JPMorgan wickelt erstmals Schuldtitel über Solana-Blockchain ab – Neue Ära der Tokenisierung

JPMorgan hat einen bedeutenden Meilenstein in der institutionellen Blockchain-Adoption erreicht: Erstmals wickelte die Bank einen kurzfristigen Schuldtitel vollständig über eine öffentliche Blockchain ab – das Solana-Netzwerk.
Premiere bei öffentlicher Blockchain-Abwicklung
JPMorgan hat erstmals einen kurzfristigen Schuldtitel für eine Einheit von Galaxy Digital über eine öffentliche Blockchain abgewickelt. Statt über klassische Bank- und Abwicklungssysteme lief die Transaktion über das Solana-Netzwerk, eine schnelle und öffentlich einsehbare Blockchain [1].
Konkret ging es um sogenanntes Commercial Paper, also kurzfristige Schuldscheine, mit denen sich Unternehmen für wenige Monate Geld leihen. JPMorgan brachte diese Schuldtitel in digitaler Form auf die Blockchain und stellte sie als eigenen Token dar. Ein Token ist dabei nichts anderes als eine digitale Abbildung eines Finanzprodukts auf der Blockchain [1].
Coinbase und Franklin Templeton als Käufer
Gekauft wurden diese digitalen Schuldtitel von Coinbase und Franklin Templeton, zwei großen Akteuren aus der Krypto- und Investmentbranche. Angaben zur genauen Höhe der Emission oder zu den Zinskonditionen machten die beteiligten Unternehmen nicht [1].

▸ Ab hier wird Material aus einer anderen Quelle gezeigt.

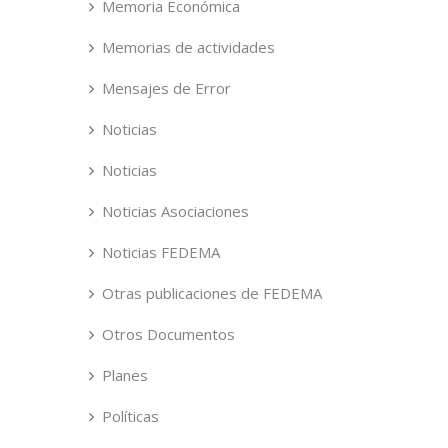
Memoria Económica
Memorias de actividades
Mensajes de Error
Noticias
Noticias
Noticias Asociaciones
Noticias FEDEMA
Otras publicaciones de FEDEMA
Otros Documentos
Planes
Políticas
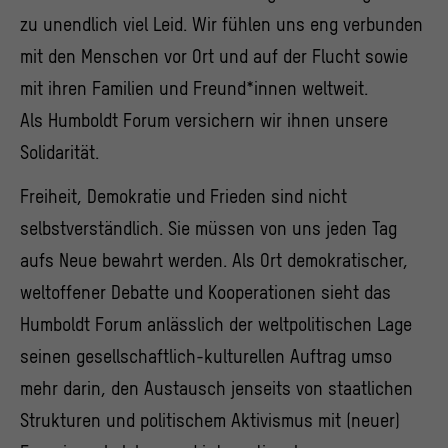
zu unendlich viel Leid. Wir fühlen uns eng verbunden
mit den Menschen vor Ort und auf der Flucht sowie
mit ihren Familien und Freund*innen weltweit.
Als Humboldt Forum versichern wir ihnen unsere
Solidarität.
Freiheit, Demokratie und Frieden sind nicht
selbstverständlich. Sie müssen von uns jeden Tag
aufs Neue bewahrt werden. Als Ort demokratischer,
weltoffener Debatte und Kooperationen sieht das
Humboldt Forum anlässlich der weltpolitischen Lage
seinen gesellschaftlich-kulturellen Auftrag umso
mehr darin, den Austausch jenseits von staatlichen
Strukturen und politischem Aktivismus mit (neuer)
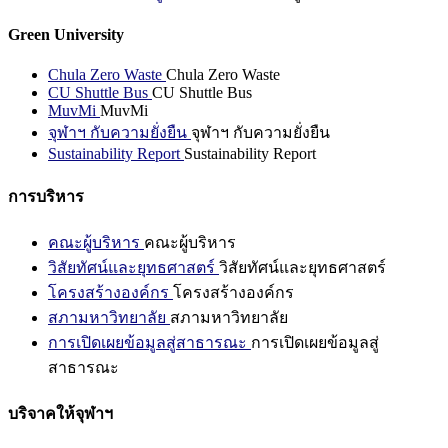
Green University
Chula Zero Waste
Chula Zero Waste
CU Shuttle Bus
CU Shuttle Bus
MuvMi
MuvMi
จุฬาฯ กับความยั่งยืน
จุฬาฯ กับความยั่งยืน
Sustainability Report
Sustainability Report
การบริหาร
คณะผู้บริหาร
คณะผู้บริหาร
วิสัยทัศน์และยุทธศาสตร์
วิสัยทัศน์และยุทธศาสตร์
โครงสร้างองค์กร
โครงสร้างองค์กร
สภามหาวิทยาลัย
สภามหาวิทยาลัย
การเปิดเผยข้อมูลสู่สาธารณะ
การเปิดเผยข้อมูลสู่
สาธารณะ
บริจาคให้จุฬาฯ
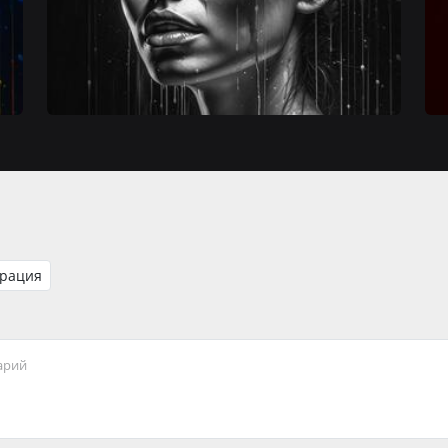
рация
арий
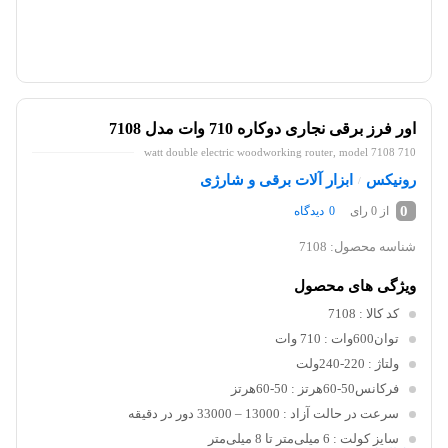
اور فرز برقی نجاری دوکاره 710 وات مدل 7108
710 watt double electric woodworking router, model 7108
رونیکس
ابزار آلات برقی و شارژی
/
0
از 0 رای
0
دیدگاه
شناسه محصول:
7108
ویژگی های محصول
کد کالا
: 7108
توان600وات
: 710 وات
ولتاژ
: 220-240ولت
فرکانس50-60هرتز
: 50-60هرتز
سرعت در حالت آزاد
: 13000 – 33000 دور در دقیقه
سایز کولت
: 6 میلی‌متر تا 8 میلی‌متر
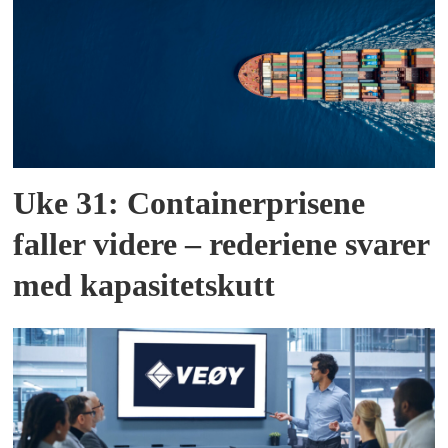
Uke 31: Containerprisene
faller videre – rederiene svarer
med kapasitetskutt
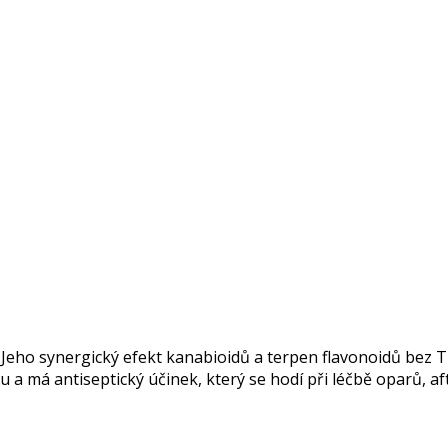
 Jeho synergický efekt
kanabioidů
a terpen
flavonoidů
bez T
 a má antiseptický účinek, který se hodí při léčbě oparů,
af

Vollständige Abwicklung über Blockchain
Ein besonderes Merkmal der Transaktion ist die vollständige Abwicklung über die Blockchain. Sowohl die Auszahlung des Geldes an Galaxy als auch die spätere Rückzahlung erfolgen über den Stablecoin USDC von Circle. Stablecoins sind digitale Dollar, die eins zu eins an den US-Dollar gekoppelt sind. Damit entstand ein seltener Fall, in dem Emission, Zahlung und Rückzahlung eines US-Schuldtitels vollständig digital und ohne klassische Bankabwicklung erfolgten [1].
Die Solana-Blockchain ist bekannt für ihre hohe Skalierbarkeit und geringen Transaktionskosten [1].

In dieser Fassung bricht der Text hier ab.